Hablamos de la adaptación de jornada que desde el 8 de marzo de 2019 puede solicitar cualquier trabajador. La medida consiste en un cambio en la jornada laboral que permita conciliar trabajo con la vida familiar sin reducir jornada y por lo tanto, sin ver la nómina reducida.

Implantada en la Ley de Igualdad del 2007

Si bien esta medida se implantó con la Ley de Igualdad del 2007, no ha sido hasta la aprobación del decreto por el gobierno en el que cualquier trabajador podrá solicitar modificar la duración o distribución de la jornada que se ha podido hacer efectiva ya que estaba sujeta a que el convenio colectivo la contemplara.

Desde el pasado 8 de marzo de 2019, los empleados pueden solicitar una adaptación de jornada (que puede consistir en flexibilidad horaria, cambio de turnos o teletrabajar) sin que por ello tengan que reducir horas ni salario. Una vez que un trabajador hace la petición, la empresa tiene un plazo máximo de 30 días para negociar la propuesta (aceptando, denegando o planteando una alternativa).
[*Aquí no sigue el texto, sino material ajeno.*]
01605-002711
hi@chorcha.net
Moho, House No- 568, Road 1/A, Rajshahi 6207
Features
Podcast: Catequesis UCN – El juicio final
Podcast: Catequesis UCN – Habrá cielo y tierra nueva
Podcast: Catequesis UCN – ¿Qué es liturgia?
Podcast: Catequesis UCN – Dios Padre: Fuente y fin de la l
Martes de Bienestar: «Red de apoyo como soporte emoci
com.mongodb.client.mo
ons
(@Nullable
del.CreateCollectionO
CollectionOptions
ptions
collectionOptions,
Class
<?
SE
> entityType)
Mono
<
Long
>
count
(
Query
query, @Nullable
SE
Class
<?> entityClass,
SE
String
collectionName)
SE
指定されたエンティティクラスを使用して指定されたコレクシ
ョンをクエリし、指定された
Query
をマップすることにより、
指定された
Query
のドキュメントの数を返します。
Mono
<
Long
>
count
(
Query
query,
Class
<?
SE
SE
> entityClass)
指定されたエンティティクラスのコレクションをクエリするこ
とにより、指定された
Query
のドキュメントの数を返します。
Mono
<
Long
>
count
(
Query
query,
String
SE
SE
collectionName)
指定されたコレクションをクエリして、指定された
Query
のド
Si la empresa deniega la petición, debe justificar la decisión con razones objetivas y si el trabajador no estuviera de acuerdo, podrá recurrir ante un juez sin que haya conciliación previa.

La adaptación de jornada no solo puede crear quebraderos de cabeza a las empresas, también puede suponer un efecto negativo en los compañeros de trabajo de los solicitantes ya que, si se conceden turnos de mañana solo a los que necesitan conciliar, el resto puede quedar condenado a trabajar siempre en turnos de tarde o noche.